|dc.description.abstract||A double burden of non-communicable -and communicable diseases exists in South Africa which include high prevalence of cardiovascular disease (CVD) and human immunodeficiency virus (HIV) infection. Coronary heart disease (CHD), a sub-category of CVD, affects more African-American individuals than white individuals. The high prevalence of CVD and HIV decreases the quality of life for those living with HIV. However, being treated with antiretroviral drugs are known to increase the life expectancy for the HIV-infected population. Those living with HIV presented with higher prevalence of arterial stiffness, atherosclerosis, kidney disease and left ventricular hypertrophy (LVH). Despite the advantages of antiretroviral therapy (ART) use, it was shown to have worsen CVD risk for the HIV-infected population. The need for risk assessment in the African HIV-infected population burdened by both coronary heart disease (CHD) and CVD are important.
The aim of this study was to determine the risk scores of 10-year CHD and CVD by making use of the Framingham -and Reynolds risk score models, respectively, and to determine associations of the risk score models with measures of end-organ damage.
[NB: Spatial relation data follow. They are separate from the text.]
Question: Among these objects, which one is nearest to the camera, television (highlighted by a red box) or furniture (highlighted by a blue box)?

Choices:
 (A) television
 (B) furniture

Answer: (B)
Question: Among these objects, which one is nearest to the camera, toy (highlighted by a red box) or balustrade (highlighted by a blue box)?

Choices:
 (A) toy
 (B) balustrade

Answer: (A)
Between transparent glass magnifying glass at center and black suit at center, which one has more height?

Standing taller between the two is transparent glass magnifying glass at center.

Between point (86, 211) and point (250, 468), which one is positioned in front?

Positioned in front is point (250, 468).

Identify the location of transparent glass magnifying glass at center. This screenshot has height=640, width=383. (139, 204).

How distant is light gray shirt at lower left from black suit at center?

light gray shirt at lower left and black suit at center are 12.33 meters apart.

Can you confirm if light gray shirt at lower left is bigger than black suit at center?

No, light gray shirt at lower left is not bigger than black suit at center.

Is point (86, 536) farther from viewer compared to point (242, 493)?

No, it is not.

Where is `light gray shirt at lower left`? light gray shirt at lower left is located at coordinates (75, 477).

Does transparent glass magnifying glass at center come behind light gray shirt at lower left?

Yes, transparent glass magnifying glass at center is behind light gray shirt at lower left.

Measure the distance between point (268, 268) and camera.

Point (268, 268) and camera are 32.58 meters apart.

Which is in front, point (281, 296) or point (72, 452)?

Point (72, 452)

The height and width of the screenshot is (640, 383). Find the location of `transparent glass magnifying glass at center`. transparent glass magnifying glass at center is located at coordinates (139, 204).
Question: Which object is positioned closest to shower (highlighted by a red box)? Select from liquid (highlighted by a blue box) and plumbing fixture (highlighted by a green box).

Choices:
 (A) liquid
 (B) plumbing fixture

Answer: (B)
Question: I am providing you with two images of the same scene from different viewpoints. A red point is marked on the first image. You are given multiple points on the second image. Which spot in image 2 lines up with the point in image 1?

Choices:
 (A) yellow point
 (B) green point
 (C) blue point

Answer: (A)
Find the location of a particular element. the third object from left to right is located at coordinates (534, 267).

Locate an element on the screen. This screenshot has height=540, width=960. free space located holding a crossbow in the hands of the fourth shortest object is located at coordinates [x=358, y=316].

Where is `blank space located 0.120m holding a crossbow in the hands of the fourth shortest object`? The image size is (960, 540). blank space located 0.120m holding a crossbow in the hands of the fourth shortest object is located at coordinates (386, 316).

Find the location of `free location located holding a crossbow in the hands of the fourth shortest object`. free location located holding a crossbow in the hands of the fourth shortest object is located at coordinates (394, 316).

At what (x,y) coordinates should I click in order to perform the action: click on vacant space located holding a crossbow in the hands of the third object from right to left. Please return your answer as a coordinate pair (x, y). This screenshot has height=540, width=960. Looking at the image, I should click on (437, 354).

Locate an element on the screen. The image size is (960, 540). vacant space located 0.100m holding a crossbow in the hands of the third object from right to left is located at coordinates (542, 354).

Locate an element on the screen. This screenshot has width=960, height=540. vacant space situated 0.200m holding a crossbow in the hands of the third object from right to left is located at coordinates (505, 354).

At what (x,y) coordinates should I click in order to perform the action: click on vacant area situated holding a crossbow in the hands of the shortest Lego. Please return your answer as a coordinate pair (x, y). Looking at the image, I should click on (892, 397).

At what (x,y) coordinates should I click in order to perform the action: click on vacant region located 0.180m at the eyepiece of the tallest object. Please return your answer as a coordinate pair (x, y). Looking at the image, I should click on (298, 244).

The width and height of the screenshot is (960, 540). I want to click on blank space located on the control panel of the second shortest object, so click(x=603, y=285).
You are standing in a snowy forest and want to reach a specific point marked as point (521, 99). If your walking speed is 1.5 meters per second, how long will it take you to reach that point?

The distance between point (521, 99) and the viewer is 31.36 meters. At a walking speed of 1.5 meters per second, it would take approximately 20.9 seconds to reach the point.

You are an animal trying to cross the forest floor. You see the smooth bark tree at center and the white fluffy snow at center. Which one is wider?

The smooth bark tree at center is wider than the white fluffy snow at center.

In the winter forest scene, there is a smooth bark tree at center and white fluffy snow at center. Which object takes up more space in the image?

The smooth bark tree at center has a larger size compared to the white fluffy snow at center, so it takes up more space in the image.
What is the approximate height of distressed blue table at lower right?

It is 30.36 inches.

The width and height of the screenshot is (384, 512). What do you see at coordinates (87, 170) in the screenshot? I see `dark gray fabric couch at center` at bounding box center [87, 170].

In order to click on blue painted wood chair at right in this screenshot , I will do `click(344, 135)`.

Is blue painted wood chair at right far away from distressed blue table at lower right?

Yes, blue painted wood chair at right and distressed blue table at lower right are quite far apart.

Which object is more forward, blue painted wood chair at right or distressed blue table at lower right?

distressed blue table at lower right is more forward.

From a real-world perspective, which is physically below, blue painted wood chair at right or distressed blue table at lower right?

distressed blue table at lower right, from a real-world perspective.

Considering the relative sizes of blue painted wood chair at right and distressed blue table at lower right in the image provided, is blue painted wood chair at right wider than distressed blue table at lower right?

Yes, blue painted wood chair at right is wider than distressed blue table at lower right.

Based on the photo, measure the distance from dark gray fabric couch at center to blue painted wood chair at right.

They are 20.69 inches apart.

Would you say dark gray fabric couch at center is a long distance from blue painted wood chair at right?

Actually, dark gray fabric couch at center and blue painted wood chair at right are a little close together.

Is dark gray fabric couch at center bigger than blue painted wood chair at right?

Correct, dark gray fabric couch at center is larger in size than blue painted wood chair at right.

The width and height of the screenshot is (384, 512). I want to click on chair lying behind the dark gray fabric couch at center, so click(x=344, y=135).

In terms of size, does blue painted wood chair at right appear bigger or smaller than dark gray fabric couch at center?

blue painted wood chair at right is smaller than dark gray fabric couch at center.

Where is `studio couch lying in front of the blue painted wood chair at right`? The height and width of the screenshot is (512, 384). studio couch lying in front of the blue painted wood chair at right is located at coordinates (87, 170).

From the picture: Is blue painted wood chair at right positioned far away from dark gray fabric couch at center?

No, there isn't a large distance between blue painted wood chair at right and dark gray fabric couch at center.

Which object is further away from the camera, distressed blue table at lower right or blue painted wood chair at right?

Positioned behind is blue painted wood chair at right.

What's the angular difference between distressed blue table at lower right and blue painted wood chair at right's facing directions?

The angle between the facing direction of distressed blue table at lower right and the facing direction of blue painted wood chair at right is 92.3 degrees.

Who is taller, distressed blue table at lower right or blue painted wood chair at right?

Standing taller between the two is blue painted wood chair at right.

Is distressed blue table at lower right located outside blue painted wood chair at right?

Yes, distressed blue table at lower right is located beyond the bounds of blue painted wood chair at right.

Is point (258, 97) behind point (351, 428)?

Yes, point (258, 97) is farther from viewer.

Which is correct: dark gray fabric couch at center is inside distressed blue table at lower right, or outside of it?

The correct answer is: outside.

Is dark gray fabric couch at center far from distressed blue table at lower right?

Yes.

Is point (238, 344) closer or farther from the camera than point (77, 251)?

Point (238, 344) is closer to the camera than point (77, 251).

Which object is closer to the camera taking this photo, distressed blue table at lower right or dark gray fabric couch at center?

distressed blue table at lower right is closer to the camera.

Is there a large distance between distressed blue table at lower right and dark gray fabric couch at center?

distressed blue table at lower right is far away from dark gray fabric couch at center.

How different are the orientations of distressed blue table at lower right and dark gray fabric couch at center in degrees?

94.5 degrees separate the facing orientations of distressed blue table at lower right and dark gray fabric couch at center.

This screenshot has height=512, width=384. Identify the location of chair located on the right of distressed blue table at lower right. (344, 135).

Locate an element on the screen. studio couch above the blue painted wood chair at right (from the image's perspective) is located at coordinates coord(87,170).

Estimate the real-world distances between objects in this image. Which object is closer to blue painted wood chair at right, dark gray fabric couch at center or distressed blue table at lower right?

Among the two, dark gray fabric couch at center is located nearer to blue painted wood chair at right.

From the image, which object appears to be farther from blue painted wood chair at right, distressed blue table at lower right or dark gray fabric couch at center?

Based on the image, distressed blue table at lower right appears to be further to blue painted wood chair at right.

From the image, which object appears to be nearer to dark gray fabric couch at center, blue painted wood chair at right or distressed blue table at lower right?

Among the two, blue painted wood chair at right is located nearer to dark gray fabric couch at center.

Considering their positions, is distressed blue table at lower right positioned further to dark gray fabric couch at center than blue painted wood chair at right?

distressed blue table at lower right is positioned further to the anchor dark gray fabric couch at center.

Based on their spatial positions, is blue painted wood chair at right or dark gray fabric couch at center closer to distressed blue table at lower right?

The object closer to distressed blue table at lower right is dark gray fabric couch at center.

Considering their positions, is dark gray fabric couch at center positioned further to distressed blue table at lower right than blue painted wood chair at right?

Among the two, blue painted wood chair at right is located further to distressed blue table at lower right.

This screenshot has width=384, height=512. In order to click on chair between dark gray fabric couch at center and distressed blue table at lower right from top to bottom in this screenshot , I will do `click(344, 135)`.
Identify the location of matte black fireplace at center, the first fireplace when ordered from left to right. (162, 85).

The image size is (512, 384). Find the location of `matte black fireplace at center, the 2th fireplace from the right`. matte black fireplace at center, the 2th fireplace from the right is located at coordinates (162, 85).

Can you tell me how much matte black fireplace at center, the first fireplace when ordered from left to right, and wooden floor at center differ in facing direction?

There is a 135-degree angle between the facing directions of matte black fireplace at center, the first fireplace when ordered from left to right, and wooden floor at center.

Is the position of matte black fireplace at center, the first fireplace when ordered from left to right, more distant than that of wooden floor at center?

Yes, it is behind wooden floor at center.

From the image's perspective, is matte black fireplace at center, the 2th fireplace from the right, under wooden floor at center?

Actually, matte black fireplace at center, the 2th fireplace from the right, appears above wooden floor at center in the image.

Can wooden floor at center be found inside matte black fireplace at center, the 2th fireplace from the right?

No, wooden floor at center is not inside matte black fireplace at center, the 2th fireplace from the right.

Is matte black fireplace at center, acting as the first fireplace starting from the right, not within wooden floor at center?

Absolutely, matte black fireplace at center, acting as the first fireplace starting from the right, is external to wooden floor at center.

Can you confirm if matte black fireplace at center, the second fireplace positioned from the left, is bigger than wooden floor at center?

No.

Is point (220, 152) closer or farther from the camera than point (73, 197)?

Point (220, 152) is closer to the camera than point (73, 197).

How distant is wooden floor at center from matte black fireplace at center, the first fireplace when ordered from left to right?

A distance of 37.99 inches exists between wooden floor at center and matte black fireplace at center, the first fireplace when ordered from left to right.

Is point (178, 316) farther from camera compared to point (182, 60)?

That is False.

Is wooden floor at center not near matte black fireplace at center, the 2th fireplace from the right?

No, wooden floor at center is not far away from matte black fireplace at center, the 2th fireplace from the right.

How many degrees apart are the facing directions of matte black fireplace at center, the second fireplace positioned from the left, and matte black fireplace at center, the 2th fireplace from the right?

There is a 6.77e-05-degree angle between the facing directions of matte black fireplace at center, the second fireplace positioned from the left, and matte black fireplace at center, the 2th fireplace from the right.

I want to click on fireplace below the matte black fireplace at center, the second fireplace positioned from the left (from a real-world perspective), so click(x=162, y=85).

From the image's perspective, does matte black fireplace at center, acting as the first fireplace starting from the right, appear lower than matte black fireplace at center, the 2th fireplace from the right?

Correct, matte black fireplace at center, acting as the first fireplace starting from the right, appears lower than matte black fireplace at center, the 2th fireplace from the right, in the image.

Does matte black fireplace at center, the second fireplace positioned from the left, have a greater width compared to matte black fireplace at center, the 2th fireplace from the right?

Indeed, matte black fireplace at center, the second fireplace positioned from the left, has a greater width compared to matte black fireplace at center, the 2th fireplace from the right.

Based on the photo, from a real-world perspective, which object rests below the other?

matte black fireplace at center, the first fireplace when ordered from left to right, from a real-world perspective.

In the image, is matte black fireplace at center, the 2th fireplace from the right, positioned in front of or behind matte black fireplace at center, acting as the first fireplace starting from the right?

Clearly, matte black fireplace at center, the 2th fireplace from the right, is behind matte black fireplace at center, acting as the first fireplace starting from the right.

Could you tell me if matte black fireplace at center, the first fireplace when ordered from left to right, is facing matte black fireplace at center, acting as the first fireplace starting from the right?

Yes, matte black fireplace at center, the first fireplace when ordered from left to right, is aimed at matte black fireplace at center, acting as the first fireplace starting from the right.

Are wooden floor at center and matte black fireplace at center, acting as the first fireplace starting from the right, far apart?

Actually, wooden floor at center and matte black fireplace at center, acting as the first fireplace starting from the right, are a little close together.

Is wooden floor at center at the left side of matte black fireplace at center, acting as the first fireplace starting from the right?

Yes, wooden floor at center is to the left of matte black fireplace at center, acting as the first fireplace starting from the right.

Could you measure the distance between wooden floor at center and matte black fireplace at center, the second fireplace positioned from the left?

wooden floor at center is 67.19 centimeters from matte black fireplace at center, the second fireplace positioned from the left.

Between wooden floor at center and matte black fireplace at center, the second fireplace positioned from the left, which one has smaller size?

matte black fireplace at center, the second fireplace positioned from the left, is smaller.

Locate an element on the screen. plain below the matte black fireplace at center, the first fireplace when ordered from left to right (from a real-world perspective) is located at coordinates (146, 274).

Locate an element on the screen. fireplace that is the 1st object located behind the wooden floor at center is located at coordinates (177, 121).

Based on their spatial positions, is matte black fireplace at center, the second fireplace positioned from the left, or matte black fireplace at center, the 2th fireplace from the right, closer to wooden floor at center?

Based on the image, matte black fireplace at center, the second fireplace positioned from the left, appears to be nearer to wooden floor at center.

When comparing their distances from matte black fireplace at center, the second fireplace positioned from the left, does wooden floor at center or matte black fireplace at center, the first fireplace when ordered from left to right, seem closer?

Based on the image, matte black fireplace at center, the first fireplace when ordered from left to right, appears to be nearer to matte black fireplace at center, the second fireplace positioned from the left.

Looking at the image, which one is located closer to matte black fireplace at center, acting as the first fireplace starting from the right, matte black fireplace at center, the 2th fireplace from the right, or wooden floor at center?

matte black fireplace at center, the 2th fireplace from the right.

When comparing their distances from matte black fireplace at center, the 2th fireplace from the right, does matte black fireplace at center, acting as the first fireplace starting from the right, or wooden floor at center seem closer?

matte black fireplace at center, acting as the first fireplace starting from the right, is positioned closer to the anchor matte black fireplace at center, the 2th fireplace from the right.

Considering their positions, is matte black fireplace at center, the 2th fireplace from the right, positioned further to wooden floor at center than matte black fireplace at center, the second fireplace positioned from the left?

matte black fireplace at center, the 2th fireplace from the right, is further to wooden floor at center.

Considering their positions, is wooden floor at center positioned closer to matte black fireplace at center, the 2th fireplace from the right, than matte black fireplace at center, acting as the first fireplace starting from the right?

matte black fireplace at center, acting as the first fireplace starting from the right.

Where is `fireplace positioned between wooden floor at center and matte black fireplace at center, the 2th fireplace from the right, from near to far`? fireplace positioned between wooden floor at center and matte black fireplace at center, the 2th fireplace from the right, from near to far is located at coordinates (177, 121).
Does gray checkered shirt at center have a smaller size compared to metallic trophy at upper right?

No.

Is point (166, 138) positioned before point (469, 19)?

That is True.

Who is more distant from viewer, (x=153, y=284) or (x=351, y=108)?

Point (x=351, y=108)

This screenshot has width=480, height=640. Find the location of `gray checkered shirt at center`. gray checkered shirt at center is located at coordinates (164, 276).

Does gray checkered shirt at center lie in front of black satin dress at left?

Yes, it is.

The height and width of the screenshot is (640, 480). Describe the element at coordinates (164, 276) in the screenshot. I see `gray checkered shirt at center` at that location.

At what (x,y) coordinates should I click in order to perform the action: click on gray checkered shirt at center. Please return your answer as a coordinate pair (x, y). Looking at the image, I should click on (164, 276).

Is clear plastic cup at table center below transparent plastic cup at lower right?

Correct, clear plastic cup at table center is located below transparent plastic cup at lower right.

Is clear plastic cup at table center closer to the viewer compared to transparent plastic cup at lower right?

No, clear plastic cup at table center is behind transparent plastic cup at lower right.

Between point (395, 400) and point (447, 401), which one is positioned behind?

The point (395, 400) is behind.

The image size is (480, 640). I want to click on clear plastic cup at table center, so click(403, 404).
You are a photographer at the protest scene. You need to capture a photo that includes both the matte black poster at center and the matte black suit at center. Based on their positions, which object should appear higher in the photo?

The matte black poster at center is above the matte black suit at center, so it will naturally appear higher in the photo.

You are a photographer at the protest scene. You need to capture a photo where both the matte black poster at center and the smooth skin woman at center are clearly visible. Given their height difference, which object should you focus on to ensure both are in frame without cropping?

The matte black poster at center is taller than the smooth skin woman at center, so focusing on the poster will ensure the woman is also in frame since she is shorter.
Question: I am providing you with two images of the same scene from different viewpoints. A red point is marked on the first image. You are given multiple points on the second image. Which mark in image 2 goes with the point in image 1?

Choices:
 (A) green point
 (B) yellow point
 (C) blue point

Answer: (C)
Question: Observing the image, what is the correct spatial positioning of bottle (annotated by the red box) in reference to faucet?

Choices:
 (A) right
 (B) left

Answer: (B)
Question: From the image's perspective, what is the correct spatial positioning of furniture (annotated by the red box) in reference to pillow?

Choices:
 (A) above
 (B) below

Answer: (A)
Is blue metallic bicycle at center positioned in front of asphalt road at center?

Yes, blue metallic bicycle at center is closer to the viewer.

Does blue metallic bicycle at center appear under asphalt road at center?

This study is embedded in the South African arm of the Prospective Urban and Rural Epidemiological (PURE) study and included African participants from the North-West Province of South Africa who were infected with HIV for at least 10-years. The PURE-South African study consisted of baseline (2005) and follow-up (2015) data. A number of 2010 individuals participated in the PURE study during baseline, where 322 participants were newly identified as being infected with HIV. Ten years later 100 of the 322 HIV-infected participants took part in the follow-up study of which 29 participants were excluded due to incomplete data sets. A number of 71 HIV-infected participants remained and they were matched to 71 HIV-free controls according to age, sex and locality.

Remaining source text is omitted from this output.